Counting the Days: December 15, 2023
Mark Regensburger, Ph.D.
Assistant Professor of Management
When I was a child, we always visited my grandmother’s house for Christmas Eve. Growing up in the Midwest U.S., this was at the darkest time of year; the sun set early, and it was usually cold and snowy. My grandmother grew up in southern Germany, so we followed her Christmas traditions: we bought her a live Christmas tree that day and dragged it into her house as it was getting dark and decorated it with a few ornate glass ornaments she had brought from Germany. Rather than electric lights, she used candles, and only that one night, Christmas Eve. After dinner, we all lit the candles together, and opened our few simple presents, and sat in the glow of that little circle of light in the midst of a dark evening. And in that special light we knew that we were her children, and that we were loved.
At Christmastime, we are in the darkest part of the calendar year. This year seems especially dark, with so much evil evident in the world, and so many even finding excuses for that evil. It is a world that seems to love darkness and fear the light. It is easy to lose hope.
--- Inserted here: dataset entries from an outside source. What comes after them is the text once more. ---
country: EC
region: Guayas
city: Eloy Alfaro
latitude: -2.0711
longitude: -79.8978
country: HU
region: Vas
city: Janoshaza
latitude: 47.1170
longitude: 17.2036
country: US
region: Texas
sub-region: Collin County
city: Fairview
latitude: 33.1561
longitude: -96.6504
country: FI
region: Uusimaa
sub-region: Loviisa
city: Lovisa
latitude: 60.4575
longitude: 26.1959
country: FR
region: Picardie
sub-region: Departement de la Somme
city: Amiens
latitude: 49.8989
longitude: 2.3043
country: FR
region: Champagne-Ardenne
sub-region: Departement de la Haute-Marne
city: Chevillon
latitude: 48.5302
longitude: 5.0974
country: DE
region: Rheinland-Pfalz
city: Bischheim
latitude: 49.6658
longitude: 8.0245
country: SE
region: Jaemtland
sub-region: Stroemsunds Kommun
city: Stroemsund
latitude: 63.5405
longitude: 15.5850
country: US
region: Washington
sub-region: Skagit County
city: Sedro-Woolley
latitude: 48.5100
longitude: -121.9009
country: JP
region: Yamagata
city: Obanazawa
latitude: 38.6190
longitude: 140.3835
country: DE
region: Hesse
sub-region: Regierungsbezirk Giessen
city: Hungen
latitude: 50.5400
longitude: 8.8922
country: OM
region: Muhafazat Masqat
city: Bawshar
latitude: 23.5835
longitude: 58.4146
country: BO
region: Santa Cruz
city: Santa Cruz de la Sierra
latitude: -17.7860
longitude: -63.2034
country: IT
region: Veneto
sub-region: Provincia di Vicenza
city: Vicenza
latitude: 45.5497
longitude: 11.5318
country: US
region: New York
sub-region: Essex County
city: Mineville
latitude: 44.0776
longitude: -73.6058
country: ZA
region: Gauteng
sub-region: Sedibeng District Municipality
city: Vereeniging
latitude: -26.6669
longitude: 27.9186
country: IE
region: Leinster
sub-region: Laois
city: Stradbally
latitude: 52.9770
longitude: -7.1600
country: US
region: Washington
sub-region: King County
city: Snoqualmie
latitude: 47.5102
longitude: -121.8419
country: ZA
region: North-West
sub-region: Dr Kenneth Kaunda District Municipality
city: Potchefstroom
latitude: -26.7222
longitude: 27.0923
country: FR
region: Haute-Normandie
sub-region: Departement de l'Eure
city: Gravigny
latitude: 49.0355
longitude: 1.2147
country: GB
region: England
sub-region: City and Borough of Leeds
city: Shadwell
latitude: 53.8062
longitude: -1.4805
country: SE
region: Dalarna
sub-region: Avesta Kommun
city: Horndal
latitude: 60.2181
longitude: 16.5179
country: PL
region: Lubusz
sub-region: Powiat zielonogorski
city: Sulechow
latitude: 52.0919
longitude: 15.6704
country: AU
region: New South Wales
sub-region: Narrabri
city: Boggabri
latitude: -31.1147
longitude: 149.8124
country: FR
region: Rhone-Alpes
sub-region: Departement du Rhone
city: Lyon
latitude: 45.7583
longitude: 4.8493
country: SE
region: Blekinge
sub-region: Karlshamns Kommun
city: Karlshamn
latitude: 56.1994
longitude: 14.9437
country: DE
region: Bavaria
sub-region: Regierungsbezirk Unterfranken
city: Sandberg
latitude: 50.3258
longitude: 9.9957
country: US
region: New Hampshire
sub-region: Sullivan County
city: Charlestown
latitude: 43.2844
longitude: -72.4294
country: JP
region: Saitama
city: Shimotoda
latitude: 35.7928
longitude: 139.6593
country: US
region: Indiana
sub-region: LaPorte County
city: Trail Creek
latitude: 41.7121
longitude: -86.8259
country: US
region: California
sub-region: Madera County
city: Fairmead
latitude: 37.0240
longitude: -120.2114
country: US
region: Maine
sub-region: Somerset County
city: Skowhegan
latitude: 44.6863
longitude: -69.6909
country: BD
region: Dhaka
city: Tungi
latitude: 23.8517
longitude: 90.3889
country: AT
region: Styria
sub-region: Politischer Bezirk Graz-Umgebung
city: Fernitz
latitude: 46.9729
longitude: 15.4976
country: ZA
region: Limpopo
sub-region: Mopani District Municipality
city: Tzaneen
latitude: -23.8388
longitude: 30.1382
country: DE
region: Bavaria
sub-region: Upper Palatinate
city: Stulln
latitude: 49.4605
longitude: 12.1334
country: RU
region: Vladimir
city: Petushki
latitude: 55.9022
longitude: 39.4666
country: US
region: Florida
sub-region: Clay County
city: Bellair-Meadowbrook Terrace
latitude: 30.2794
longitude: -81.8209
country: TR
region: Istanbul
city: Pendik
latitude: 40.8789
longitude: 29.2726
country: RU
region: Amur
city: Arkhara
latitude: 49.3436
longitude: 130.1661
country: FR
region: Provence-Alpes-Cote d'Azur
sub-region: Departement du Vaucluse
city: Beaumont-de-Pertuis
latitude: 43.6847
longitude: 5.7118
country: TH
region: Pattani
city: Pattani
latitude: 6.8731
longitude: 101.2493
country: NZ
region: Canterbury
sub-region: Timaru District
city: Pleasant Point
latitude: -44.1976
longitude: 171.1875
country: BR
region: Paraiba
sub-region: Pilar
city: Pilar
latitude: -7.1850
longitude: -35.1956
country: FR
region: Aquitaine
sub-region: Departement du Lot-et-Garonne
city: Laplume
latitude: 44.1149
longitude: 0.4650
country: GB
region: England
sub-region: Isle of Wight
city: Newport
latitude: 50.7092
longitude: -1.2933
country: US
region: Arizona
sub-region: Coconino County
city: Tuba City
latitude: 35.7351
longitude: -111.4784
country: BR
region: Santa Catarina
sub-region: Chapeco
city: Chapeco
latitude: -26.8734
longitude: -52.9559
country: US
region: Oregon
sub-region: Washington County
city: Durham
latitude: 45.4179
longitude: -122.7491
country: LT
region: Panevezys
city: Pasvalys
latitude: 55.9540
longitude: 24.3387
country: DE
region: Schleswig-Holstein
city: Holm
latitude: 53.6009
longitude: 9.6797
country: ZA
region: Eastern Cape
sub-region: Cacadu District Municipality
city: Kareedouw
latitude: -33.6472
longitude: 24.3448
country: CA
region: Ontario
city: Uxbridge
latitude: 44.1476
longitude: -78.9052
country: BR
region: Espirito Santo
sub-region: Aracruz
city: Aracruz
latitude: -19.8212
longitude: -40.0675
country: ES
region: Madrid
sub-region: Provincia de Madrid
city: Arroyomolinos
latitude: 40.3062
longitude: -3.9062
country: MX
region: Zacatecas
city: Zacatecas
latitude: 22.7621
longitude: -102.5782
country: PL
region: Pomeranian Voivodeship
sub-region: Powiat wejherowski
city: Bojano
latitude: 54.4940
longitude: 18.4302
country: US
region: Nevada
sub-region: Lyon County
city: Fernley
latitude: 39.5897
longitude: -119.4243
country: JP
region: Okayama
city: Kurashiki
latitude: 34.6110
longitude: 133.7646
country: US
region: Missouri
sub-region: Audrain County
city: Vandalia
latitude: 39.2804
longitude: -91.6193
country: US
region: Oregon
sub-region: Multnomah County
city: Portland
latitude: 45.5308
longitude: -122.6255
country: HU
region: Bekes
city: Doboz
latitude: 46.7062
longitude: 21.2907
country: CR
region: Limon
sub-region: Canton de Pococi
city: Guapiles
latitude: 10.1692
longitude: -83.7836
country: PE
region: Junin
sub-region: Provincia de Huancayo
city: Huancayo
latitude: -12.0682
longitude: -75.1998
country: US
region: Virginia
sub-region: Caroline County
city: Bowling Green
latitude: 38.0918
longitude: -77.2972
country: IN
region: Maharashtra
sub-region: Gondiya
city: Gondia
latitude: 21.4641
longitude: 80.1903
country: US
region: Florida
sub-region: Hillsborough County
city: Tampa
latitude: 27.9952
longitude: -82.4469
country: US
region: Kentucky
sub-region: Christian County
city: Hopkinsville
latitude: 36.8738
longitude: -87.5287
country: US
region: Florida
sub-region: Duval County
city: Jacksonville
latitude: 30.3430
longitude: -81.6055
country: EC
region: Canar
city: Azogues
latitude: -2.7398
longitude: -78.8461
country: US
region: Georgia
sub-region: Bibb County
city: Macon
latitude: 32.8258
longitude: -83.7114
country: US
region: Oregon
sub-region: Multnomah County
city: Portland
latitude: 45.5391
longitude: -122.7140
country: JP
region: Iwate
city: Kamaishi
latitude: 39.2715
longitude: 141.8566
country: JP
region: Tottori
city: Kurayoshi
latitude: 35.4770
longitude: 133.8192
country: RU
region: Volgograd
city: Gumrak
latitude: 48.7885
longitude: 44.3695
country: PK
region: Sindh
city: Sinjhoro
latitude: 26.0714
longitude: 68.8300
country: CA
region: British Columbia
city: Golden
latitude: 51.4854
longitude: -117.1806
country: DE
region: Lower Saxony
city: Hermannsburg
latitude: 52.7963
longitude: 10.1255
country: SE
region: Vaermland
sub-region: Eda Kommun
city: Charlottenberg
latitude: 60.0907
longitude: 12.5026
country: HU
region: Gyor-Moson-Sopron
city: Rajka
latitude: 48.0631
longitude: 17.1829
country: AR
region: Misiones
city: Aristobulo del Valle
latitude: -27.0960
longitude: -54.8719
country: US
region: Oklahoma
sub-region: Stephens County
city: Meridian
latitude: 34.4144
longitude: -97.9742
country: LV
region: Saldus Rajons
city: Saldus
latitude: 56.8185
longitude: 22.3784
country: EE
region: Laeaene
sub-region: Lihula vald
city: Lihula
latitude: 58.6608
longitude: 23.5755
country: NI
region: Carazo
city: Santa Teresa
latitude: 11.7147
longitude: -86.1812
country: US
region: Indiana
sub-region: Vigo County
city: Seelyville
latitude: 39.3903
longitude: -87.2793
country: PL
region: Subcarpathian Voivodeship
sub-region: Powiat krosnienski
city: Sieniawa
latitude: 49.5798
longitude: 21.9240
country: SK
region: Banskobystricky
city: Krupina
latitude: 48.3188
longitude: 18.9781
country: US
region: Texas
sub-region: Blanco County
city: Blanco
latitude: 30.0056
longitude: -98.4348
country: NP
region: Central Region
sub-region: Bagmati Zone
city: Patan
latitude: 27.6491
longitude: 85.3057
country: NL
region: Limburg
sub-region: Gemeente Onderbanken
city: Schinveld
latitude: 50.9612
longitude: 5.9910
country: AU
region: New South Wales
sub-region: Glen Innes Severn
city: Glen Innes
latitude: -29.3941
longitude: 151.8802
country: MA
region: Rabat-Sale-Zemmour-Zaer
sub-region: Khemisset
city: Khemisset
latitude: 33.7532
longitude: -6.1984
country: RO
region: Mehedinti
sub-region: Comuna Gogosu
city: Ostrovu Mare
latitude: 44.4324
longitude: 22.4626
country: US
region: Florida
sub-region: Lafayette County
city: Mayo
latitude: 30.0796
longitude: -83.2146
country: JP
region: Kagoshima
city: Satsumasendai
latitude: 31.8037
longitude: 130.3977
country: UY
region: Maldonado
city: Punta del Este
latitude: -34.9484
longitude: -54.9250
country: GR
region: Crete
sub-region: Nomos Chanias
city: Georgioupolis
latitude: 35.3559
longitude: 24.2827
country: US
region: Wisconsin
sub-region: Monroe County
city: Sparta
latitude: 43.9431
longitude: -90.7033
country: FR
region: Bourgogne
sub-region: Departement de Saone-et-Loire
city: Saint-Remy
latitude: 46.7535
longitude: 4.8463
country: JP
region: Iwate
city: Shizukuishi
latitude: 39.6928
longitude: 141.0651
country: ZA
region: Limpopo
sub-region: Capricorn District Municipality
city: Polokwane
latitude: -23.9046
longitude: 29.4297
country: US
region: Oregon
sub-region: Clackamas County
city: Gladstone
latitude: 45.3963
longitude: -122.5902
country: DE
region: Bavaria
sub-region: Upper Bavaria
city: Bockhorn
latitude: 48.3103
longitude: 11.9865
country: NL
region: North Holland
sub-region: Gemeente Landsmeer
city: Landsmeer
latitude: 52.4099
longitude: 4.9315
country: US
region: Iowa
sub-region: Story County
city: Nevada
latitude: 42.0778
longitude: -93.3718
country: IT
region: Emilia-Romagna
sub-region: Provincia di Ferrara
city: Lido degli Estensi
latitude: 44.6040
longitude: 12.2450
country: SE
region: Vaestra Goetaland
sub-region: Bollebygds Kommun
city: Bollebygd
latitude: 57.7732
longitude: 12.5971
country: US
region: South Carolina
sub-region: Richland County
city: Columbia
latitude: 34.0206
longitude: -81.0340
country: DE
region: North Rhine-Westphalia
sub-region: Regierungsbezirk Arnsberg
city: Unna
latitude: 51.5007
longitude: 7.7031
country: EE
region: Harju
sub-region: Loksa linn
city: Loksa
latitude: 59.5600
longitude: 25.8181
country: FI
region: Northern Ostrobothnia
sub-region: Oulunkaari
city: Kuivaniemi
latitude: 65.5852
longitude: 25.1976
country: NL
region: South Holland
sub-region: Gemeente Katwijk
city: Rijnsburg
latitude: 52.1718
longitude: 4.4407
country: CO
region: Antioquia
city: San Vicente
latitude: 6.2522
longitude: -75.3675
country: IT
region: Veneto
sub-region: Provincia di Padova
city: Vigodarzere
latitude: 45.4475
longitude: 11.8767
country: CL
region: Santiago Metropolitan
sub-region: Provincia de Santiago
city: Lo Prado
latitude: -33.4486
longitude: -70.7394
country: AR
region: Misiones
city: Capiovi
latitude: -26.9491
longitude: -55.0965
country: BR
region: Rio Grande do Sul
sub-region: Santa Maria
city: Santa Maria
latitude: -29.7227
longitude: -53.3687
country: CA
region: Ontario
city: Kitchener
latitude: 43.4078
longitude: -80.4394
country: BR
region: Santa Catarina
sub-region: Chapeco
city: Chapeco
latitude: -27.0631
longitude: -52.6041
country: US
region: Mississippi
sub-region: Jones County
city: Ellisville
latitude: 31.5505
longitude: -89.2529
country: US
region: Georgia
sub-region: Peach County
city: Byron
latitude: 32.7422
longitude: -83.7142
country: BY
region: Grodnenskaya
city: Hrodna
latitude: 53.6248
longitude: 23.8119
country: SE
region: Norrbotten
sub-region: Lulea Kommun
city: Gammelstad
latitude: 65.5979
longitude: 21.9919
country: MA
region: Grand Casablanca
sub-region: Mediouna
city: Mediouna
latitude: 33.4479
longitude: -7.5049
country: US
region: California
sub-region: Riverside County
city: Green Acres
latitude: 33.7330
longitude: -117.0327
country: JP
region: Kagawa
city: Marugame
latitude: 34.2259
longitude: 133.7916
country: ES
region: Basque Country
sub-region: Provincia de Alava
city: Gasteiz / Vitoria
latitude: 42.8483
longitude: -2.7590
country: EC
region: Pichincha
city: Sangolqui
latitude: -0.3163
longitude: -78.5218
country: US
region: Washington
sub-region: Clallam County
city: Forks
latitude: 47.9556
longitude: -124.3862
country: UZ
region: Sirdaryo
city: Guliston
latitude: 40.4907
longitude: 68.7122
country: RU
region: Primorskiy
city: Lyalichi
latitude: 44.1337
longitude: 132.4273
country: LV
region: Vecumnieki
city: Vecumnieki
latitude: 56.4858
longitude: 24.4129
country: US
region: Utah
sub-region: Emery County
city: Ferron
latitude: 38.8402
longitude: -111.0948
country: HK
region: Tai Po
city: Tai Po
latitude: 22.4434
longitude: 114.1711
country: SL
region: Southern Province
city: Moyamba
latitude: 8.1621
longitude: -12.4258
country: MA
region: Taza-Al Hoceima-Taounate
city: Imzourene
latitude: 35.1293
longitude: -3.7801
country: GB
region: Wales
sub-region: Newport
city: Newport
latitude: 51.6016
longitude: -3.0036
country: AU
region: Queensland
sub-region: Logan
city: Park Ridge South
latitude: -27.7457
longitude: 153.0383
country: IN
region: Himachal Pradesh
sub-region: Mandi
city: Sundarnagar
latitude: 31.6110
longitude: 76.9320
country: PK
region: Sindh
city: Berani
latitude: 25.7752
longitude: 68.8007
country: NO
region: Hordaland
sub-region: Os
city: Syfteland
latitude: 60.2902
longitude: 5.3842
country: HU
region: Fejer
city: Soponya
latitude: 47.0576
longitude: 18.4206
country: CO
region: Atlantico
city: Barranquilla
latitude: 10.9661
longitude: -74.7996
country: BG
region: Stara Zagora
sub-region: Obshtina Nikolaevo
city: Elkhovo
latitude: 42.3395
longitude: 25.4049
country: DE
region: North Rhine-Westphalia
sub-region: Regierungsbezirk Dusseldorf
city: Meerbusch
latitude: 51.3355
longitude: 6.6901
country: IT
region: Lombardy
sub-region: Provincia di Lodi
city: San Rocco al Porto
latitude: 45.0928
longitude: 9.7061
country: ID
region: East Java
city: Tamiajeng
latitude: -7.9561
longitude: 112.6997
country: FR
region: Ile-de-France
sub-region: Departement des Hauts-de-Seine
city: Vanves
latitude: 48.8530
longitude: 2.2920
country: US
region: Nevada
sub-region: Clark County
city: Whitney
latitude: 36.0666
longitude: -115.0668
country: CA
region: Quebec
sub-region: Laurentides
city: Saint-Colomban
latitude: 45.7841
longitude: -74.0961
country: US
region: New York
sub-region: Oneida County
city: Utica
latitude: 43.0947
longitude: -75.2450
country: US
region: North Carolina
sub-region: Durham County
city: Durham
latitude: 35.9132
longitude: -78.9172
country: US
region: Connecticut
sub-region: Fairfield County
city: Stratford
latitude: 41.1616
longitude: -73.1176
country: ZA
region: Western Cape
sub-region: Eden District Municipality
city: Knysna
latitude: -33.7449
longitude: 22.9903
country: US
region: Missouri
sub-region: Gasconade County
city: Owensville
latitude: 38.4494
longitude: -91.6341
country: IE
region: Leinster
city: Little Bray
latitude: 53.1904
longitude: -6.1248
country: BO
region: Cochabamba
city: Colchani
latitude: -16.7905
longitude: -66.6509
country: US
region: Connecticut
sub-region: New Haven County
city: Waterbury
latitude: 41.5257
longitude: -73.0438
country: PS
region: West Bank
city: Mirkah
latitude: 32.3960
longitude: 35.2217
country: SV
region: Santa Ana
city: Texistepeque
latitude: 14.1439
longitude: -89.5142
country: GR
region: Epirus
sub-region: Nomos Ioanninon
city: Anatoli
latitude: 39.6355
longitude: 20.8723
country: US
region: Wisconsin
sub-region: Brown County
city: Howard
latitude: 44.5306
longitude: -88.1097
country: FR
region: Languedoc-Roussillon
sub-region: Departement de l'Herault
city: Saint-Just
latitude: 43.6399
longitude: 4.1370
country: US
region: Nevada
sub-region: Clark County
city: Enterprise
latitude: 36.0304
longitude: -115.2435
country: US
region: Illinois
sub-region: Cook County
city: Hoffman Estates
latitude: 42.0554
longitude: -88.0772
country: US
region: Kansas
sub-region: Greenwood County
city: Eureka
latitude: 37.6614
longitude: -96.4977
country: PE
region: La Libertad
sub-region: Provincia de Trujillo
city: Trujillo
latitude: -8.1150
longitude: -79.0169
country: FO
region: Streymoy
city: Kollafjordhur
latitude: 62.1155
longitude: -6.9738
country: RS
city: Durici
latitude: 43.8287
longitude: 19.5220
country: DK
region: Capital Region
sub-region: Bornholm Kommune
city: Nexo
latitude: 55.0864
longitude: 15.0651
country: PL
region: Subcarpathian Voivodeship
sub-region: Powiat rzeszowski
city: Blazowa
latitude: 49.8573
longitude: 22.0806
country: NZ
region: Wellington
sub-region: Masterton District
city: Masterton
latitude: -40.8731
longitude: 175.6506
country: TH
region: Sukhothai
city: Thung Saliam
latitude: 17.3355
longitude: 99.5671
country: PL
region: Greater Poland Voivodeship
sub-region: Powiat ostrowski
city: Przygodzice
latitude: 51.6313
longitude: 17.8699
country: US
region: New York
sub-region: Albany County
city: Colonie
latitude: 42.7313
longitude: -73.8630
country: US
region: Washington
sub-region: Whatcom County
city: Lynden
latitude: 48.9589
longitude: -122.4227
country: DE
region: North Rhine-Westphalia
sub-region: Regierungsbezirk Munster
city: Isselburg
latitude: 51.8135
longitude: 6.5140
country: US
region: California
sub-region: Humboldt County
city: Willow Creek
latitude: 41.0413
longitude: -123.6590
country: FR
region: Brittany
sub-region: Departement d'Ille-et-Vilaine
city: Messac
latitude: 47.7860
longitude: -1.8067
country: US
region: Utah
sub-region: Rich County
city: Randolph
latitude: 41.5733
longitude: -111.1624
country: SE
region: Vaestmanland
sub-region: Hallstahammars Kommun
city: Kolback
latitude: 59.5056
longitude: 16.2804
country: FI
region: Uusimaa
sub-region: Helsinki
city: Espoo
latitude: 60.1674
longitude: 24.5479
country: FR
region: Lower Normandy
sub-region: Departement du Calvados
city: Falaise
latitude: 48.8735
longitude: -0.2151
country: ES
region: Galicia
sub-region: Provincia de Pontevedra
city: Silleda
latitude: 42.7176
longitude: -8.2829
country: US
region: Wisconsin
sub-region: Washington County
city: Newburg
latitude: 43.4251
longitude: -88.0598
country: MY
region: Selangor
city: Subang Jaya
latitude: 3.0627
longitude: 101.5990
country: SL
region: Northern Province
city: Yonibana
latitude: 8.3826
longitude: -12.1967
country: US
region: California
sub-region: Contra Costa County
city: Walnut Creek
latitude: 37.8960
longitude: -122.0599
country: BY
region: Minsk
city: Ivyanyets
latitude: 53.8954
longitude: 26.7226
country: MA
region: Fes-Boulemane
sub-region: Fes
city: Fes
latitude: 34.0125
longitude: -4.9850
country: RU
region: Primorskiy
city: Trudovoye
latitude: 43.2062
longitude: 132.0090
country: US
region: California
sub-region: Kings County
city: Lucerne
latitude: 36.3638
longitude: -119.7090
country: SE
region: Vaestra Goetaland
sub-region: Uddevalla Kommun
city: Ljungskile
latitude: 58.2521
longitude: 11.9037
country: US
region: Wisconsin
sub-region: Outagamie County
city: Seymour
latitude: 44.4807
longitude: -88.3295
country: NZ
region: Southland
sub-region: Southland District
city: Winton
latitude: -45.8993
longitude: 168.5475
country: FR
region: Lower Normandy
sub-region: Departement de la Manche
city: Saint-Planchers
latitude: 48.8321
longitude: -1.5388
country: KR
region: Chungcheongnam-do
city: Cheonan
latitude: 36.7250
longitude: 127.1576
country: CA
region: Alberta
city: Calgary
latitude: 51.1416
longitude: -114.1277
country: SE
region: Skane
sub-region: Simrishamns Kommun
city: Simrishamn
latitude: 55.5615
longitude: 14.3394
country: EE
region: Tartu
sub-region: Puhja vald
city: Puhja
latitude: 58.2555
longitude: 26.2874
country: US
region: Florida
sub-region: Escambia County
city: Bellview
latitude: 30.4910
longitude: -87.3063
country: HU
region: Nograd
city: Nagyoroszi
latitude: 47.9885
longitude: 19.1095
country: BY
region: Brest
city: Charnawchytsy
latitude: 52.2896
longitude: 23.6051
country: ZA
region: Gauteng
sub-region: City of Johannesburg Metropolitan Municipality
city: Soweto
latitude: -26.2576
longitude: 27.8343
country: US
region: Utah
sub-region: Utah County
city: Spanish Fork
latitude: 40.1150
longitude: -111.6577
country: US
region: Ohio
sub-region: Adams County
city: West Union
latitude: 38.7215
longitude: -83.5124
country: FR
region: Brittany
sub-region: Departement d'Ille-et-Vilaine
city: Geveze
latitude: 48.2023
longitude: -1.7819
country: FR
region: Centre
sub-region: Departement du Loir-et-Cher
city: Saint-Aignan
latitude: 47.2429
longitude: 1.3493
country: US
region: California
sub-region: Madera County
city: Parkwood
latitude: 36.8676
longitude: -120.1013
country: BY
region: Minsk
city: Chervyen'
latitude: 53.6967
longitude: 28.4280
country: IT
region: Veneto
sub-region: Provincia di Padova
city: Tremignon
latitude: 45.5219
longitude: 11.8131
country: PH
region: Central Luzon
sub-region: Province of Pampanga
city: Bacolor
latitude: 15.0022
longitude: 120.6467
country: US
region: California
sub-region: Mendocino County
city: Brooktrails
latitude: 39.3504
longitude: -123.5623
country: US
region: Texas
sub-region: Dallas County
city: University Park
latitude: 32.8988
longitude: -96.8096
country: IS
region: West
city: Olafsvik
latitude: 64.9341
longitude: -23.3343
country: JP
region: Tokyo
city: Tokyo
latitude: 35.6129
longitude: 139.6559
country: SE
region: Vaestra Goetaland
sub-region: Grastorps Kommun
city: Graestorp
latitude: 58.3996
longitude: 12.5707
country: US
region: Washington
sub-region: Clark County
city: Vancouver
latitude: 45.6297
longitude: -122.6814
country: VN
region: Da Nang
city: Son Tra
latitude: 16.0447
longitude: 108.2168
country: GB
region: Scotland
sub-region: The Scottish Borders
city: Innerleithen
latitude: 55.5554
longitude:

But the true light, which gives light to all, is with us always. When we receive that light, when we dare to believe that the light always wins, when we accept grace and truth into our lives, we are no longer children of darkness. We are children of light, and we can truly know the light. And in becoming children of His light, we shine with Jesus’ glory, and grace, and truth, wherever we go. So, in this season of darkness, go, and shine with His glory.